Text segment —
┄┄┄┄┄┄

BREATHLESS, MY FRIEND shared her shock news on the phone. "You're never going to believe this, but someone stole MY HOUSE." I thought for a few seconds before deciding she was right: I didn't believe it. "You're probably in the wrong street," I said. "Try the next one." Why did I hesitate? Because you wouldn't believe the size of things people steal these days.
Consider this. Your humble narrator wrote a newspaper item about a Norwegian woman who shoplifted a 42-inch TV by slipping it up her skirt and walking out of the shop with it clamped between her thighs. The feat was so impressive the shop should let her keep it, I wrote.
A reader one-upped me with a report of a church which was stolen in central Russia. Imagine the conversation the thief had with the local receiver of stolen property. FENCE: "What you got for me today, Vlad?" VLAD: "A purse, two credit cards and a small orthodox cathedral."

┄┄┄┄┄┄

(Items drawn from a data source)
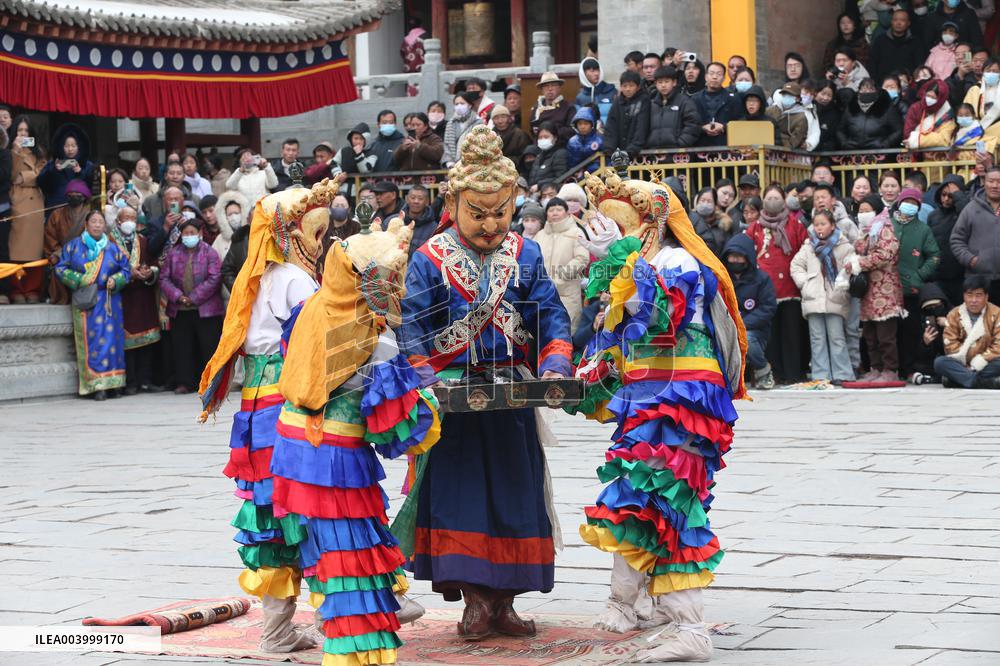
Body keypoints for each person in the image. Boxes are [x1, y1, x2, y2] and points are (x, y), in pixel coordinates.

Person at [399, 126, 573, 641]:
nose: (491, 224)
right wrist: (425, 377)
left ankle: (506, 601)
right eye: (479, 213)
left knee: (516, 498)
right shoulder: (430, 257)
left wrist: (556, 364)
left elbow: (550, 316)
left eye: (501, 212)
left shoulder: (526, 253)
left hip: (512, 397)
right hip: (453, 406)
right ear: (454, 203)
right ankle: (475, 601)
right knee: (462, 499)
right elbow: (412, 326)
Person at [571, 169, 746, 662]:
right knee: (635, 495)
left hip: (683, 395)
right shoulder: (642, 260)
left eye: (628, 221)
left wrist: (625, 261)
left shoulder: (678, 260)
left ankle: (690, 625)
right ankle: (627, 604)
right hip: (648, 392)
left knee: (668, 501)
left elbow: (659, 320)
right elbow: (618, 328)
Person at [271, 213, 440, 666]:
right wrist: (427, 412)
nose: (398, 289)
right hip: (336, 462)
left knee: (324, 551)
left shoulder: (313, 308)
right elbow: (392, 430)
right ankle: (352, 657)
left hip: (291, 452)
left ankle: (332, 633)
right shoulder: (373, 334)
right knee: (353, 563)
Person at [199, 179, 358, 653]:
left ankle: (277, 631)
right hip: (287, 403)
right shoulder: (293, 278)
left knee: (271, 514)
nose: (321, 242)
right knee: (311, 509)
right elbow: (319, 340)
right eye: (316, 233)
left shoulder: (259, 278)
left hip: (256, 406)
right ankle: (344, 618)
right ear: (291, 234)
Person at [55, 210, 131, 400]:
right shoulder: (73, 247)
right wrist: (81, 279)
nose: (97, 225)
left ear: (105, 226)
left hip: (110, 300)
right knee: (94, 341)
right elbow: (61, 268)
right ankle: (96, 384)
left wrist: (117, 279)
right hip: (87, 299)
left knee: (114, 340)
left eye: (100, 222)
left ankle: (114, 383)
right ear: (86, 225)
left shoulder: (113, 248)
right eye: (93, 221)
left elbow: (126, 270)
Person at [747, 184, 809, 383]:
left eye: (777, 198)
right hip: (764, 291)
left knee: (791, 333)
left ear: (784, 200)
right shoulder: (755, 226)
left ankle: (793, 373)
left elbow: (804, 250)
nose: (773, 201)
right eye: (769, 197)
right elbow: (747, 252)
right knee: (770, 336)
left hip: (790, 288)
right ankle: (775, 373)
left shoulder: (795, 224)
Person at [791, 209, 857, 383]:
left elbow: (852, 267)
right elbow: (796, 266)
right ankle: (821, 375)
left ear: (833, 225)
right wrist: (805, 283)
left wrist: (844, 283)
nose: (819, 227)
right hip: (813, 297)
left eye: (823, 224)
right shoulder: (808, 246)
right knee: (817, 338)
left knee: (837, 337)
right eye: (816, 224)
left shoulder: (844, 246)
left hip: (835, 295)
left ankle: (842, 374)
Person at [159, 218, 223, 394]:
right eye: (185, 233)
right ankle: (185, 382)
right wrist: (179, 297)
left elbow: (215, 278)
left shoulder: (209, 252)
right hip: (180, 309)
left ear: (200, 233)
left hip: (206, 309)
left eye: (192, 233)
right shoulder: (174, 253)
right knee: (182, 347)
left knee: (208, 346)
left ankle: (210, 382)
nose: (189, 236)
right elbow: (164, 278)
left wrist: (194, 297)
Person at [849, 194, 905, 382]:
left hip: (885, 290)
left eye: (867, 210)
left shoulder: (884, 228)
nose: (863, 214)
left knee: (885, 335)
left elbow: (885, 254)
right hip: (868, 292)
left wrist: (860, 262)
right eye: (861, 211)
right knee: (870, 335)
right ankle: (875, 368)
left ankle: (890, 369)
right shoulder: (864, 231)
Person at [109, 205, 161, 395]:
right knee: (127, 344)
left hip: (143, 296)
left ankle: (145, 380)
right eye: (125, 218)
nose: (129, 222)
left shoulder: (143, 241)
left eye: (133, 218)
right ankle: (130, 382)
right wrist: (129, 275)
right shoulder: (110, 243)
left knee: (146, 341)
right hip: (123, 296)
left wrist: (149, 273)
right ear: (118, 221)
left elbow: (155, 264)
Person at [724, 234, 777, 388]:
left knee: (747, 339)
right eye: (732, 257)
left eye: (739, 257)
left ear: (747, 258)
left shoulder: (761, 279)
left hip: (754, 328)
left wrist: (742, 324)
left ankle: (764, 372)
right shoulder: (723, 278)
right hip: (726, 326)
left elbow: (768, 308)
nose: (735, 261)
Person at [6, 115, 47, 303]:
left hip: (36, 201)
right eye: (20, 130)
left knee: (35, 249)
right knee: (16, 248)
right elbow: (10, 175)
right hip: (17, 201)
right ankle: (16, 289)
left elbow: (42, 174)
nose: (23, 134)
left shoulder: (39, 152)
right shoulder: (9, 151)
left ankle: (33, 289)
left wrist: (25, 176)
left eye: (26, 131)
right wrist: (15, 150)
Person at [933, 275, 1000, 388]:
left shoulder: (997, 313)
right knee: (939, 362)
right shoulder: (954, 314)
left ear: (986, 297)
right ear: (964, 296)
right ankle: (984, 382)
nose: (973, 300)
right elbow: (950, 345)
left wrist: (978, 363)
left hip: (986, 362)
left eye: (978, 296)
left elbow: (998, 346)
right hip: (962, 363)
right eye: (969, 295)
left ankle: (958, 379)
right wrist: (968, 363)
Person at [533, 197, 588, 327]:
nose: (555, 213)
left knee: (563, 334)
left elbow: (582, 258)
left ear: (567, 213)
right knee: (542, 335)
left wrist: (562, 275)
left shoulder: (576, 232)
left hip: (566, 293)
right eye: (551, 210)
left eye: (559, 209)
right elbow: (532, 260)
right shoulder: (540, 235)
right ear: (546, 214)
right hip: (542, 294)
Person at [951, 166, 1000, 305]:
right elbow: (956, 240)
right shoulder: (971, 208)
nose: (995, 185)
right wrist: (971, 260)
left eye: (999, 181)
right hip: (979, 279)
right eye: (991, 181)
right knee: (980, 324)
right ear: (984, 182)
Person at [43, 179, 92, 305]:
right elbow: (50, 237)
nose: (74, 196)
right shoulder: (57, 214)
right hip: (61, 255)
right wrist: (59, 253)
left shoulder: (91, 215)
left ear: (84, 197)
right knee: (59, 266)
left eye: (77, 194)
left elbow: (94, 237)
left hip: (84, 256)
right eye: (71, 194)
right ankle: (60, 298)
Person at [928, 174, 969, 306]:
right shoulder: (933, 216)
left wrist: (957, 195)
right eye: (943, 194)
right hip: (939, 277)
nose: (946, 199)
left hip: (961, 276)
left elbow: (968, 214)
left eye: (950, 196)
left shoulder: (963, 213)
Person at [38, 123, 93, 212]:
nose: (70, 149)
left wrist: (80, 172)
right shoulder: (52, 164)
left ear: (79, 147)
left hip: (80, 211)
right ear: (61, 146)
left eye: (73, 146)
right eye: (67, 146)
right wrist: (54, 171)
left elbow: (91, 188)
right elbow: (41, 184)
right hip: (56, 210)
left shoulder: (87, 165)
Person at [837, 79, 904, 149]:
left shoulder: (886, 107)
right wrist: (844, 143)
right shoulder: (851, 108)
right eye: (863, 89)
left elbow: (898, 130)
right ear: (858, 91)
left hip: (879, 153)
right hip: (853, 153)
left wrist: (885, 144)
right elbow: (840, 130)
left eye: (871, 89)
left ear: (876, 91)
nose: (867, 92)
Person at [646, 66, 702, 149]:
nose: (663, 85)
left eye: (666, 81)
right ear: (656, 84)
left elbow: (693, 126)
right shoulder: (651, 104)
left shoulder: (685, 102)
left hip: (678, 155)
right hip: (654, 154)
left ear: (674, 82)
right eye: (660, 82)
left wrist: (681, 143)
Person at [868, 10, 929, 84]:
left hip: (908, 85)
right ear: (891, 22)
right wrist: (875, 82)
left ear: (908, 23)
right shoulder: (880, 40)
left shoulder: (915, 42)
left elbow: (919, 66)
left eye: (902, 20)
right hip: (883, 84)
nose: (898, 23)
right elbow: (872, 63)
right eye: (895, 20)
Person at [904, 79, 957, 150]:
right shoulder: (916, 108)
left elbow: (944, 139)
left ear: (941, 99)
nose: (929, 99)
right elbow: (908, 135)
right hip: (915, 153)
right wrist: (933, 137)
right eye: (928, 96)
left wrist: (918, 140)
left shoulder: (947, 113)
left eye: (933, 97)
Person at [694, 61, 737, 147]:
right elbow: (689, 122)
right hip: (701, 146)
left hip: (725, 146)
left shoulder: (732, 98)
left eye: (719, 74)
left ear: (724, 78)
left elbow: (739, 121)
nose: (714, 77)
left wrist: (723, 127)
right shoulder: (695, 99)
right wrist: (702, 128)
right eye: (711, 73)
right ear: (706, 77)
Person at [529, 72, 575, 143]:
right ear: (542, 90)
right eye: (546, 86)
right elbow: (533, 130)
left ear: (559, 88)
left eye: (553, 85)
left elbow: (571, 131)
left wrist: (552, 131)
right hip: (540, 144)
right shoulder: (536, 109)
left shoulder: (568, 107)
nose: (550, 89)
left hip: (560, 144)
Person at [690, 186, 735, 257]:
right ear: (697, 202)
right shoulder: (689, 221)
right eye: (702, 200)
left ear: (715, 204)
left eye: (709, 201)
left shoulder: (723, 224)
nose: (705, 204)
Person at [442, 92, 485, 168]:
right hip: (454, 165)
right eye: (456, 104)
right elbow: (447, 144)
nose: (459, 106)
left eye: (462, 103)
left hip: (473, 165)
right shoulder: (451, 123)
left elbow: (480, 144)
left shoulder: (478, 122)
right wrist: (450, 162)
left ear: (469, 105)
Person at [394, 184, 437, 256]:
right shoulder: (394, 221)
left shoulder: (434, 228)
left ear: (427, 202)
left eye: (420, 199)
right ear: (407, 199)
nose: (416, 201)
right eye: (413, 198)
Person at [766, 83, 809, 149]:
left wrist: (778, 137)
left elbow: (793, 143)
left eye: (790, 95)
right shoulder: (770, 110)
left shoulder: (801, 118)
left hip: (784, 152)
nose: (786, 97)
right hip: (766, 146)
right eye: (784, 94)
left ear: (797, 98)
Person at [575, 57, 617, 125]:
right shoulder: (580, 97)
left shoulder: (612, 92)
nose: (596, 73)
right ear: (583, 73)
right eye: (592, 71)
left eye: (598, 70)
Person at [527, 123, 568, 188]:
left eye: (546, 137)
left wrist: (539, 185)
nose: (543, 139)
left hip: (549, 191)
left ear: (555, 138)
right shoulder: (539, 155)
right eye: (540, 137)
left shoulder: (560, 154)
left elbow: (560, 177)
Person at [566, 106, 604, 173]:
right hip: (577, 175)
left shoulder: (600, 140)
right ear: (576, 125)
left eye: (586, 124)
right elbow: (570, 164)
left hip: (597, 175)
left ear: (592, 124)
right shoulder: (572, 141)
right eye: (580, 124)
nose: (582, 126)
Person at [813, 81, 844, 151]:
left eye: (829, 95)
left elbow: (833, 138)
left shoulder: (835, 114)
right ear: (816, 93)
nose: (825, 98)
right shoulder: (807, 108)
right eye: (823, 94)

┄┄┄┄┄┄

Exercise — Write out word for word the stretch of the piece on unusual thefts from "BREATHLESS, MY FRIEND" through "it, I wrote.".

Result —
BREATHLESS, MY FRIEND shared her shock news on the phone. "You're never going to believe this, but someone stole MY HOUSE." I thought for a few seconds before deciding she was right: I didn't believe it. "You're probably in the wrong street," I said. "Try the next one." Why did I hesitate? Because you wouldn't believe the size of things people steal these days.
Consider this. Your humble narrator wrote a newspaper item about a Norwegian woman who shoplifted a 42-inch TV by slipping it up her skirt and walking out of the shop with it clamped between her thighs. The feat was so impressive the shop should let her keep it, I wrote.